Hortonworks HDP Developer Java

This advanced course provides Java programmers a deep-dive into Hadoop application development. Students will learn how to design and develop efficient and effective MapReduce applications for Hadoop using the Hortonworks Data Platform, including how to implement combiners, partitioners, secondary sorts, custom input and output formats, joining large datasets, unit testing, and developing UDFs for Pig and Hive.
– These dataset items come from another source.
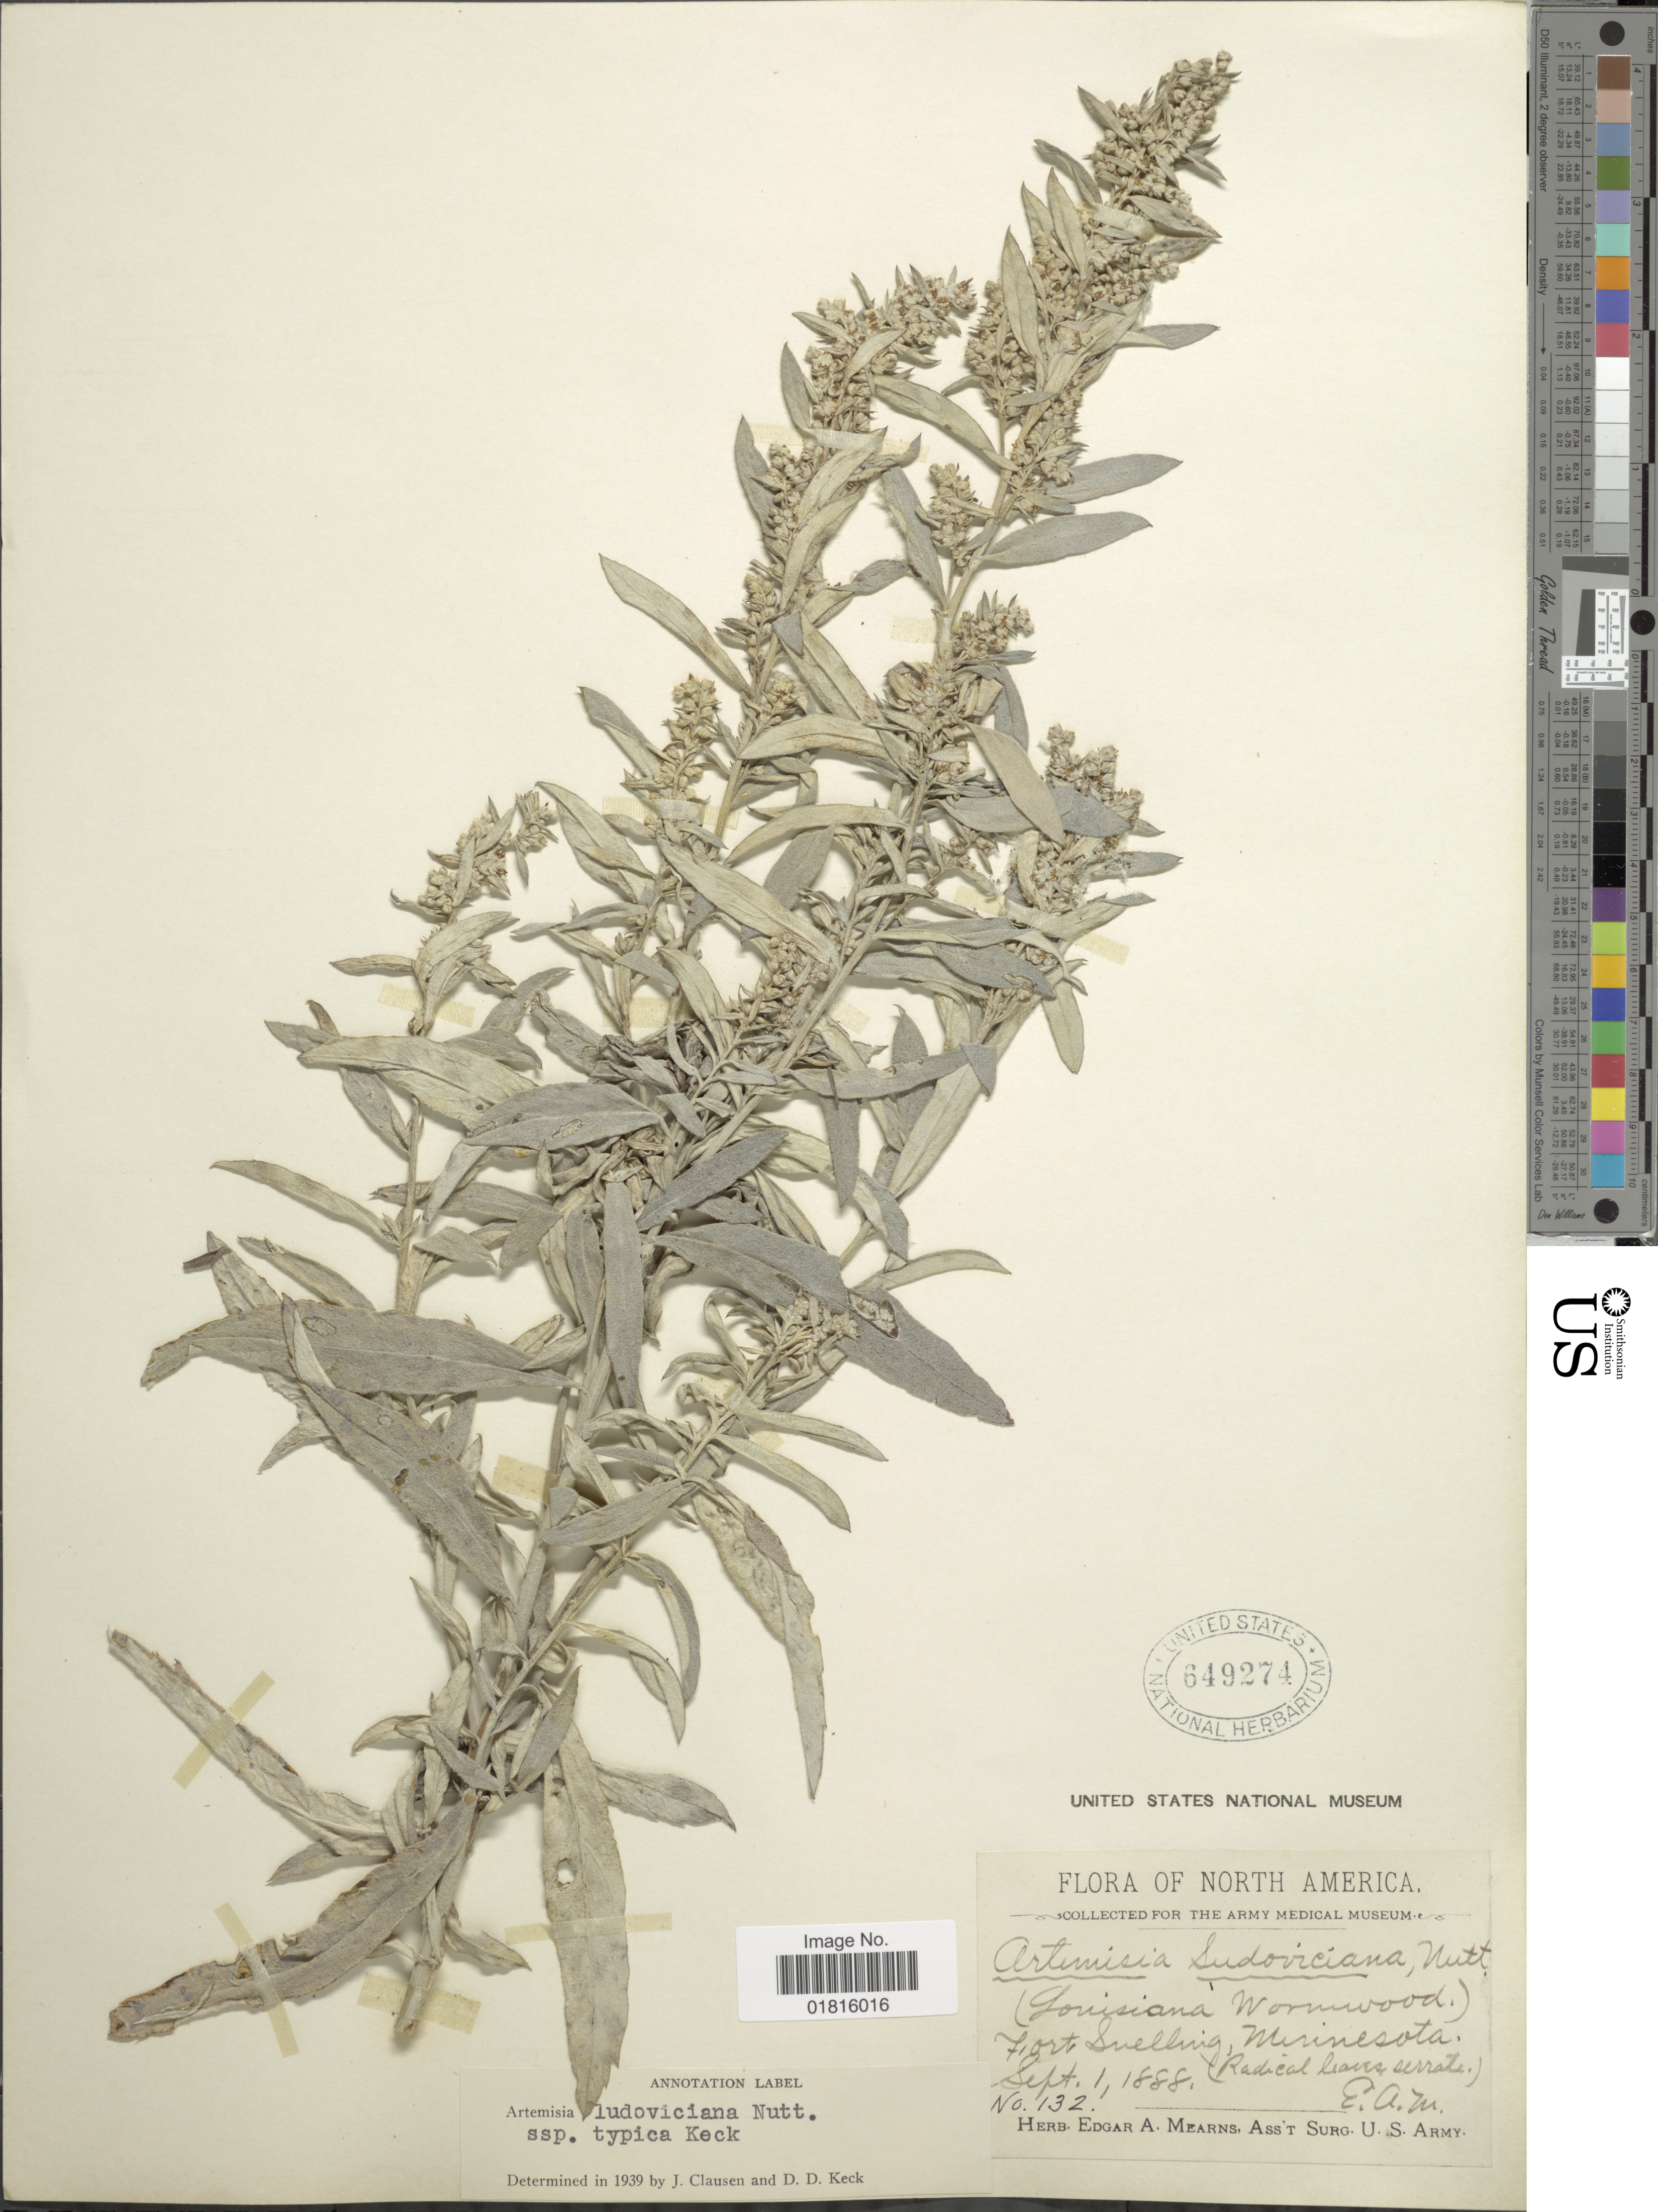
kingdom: Plantae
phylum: Tracheophyta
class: Magnoliopsida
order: Asterales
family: Asteraceae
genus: Artemisia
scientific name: Artemisia ludoviciana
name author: Nutt.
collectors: E. A. Mearns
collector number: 132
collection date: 1888-09-01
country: United States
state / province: Minnesota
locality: North America, Fort Snelling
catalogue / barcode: US 649274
Labs are run on a 7-node HDP 2.1 cluster running in a virtual machine that students can keep for use after the training.

Course Objectives:

  • Describe Hadoop 2 and the Hadoop Distributed File System

  • Describe the YARN framework

  • Develop and run a Java MapReduce application on YARN

  • Use combiners and in-map aggregation

  • Write a custom partitioner to avoid data skew on reducers

  • Perform a secondary sort

  • Recognize use cases for built-in input and output formats

  • Write a custom MapReduce input and output format

  • Optimize a MapReduce job

  • Configure MapReduce to optimize mappers and reducers

  • Develop a custom RawComparator class

  • Distribute files as LocalResources

  • Describe and perform join techniques in Hadoop

  • Perform unit tests using the UnitMR API

  • Describe the basic architecture of HBase

  • Write an HBase MapReduce application

  • List use cases for Pig and Hive

  • Write a simple Pig script to explore and transform big data

  • Write a Pig UDF (User-Defined Function) in Java

  • Write a Hive UDF in Java

  • Use JobControl class to create a MapReduce workflow

  • Use Oozie to define and schedule workflows

Course Outline

Hands-On Labs

  • Configuring a Hadoop Development Environment

  • Putting data into HDFS using Java

  • Write a distributed grep MapReduce application

  • Write an inverted index MapReduce application

  • Configure and use a combiner

  • Writing custom combiners and partitioners

  • Globally sort output using the TotalOrderPartitioner

  • Writing a MapReduce job to sort data using a composite key

  • Writing a custom InputFormat class

  • Writing a custom OutputFormat class

  • Compute a simple moving average of stock price data

  • Use data compression

  • Define a RawComparator

  • Perform a map-side join

  • Using a Bloom filter

  • Unit testing a MapReduce job

  • Importing data into HBase

  • Writing an HBase MapReduce job

  • Writing User-Defined Pig and Hive functions

  • Defining an Oozie workflow

Audience

Experienced Java software engineers who need to develop Java MapReduce applications for Hadoop.

Prerequisites

Students must have experience developing Java applications and using a Java IDE. Labs are completed using the Eclipse IDE and Gradle. No prior Hadoop knowledge is required.